▼
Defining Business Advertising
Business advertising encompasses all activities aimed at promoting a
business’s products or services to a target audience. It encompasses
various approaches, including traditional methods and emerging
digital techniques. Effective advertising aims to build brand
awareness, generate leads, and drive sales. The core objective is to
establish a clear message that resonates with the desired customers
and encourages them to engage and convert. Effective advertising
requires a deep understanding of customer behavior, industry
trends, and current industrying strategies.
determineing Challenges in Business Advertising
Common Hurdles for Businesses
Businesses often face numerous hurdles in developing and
▲
Written task: Beginning with the line containing "awareness, generate leads, and", repeat each line of the listing above, exactly, through the last one, and stop there.

Answer to the problem:
awareness, generate leads, and drive sales. The core objective is to
establish a clear message that resonates with the desired customers
and encourages them to engage and convert. Effective advertising
requires a deep understanding of customer behavior, industry
trends, and current industrying strategies.
determineing Challenges in Business Advertising
Common Hurdles for Businesses
Businesses often face numerous hurdles in developing and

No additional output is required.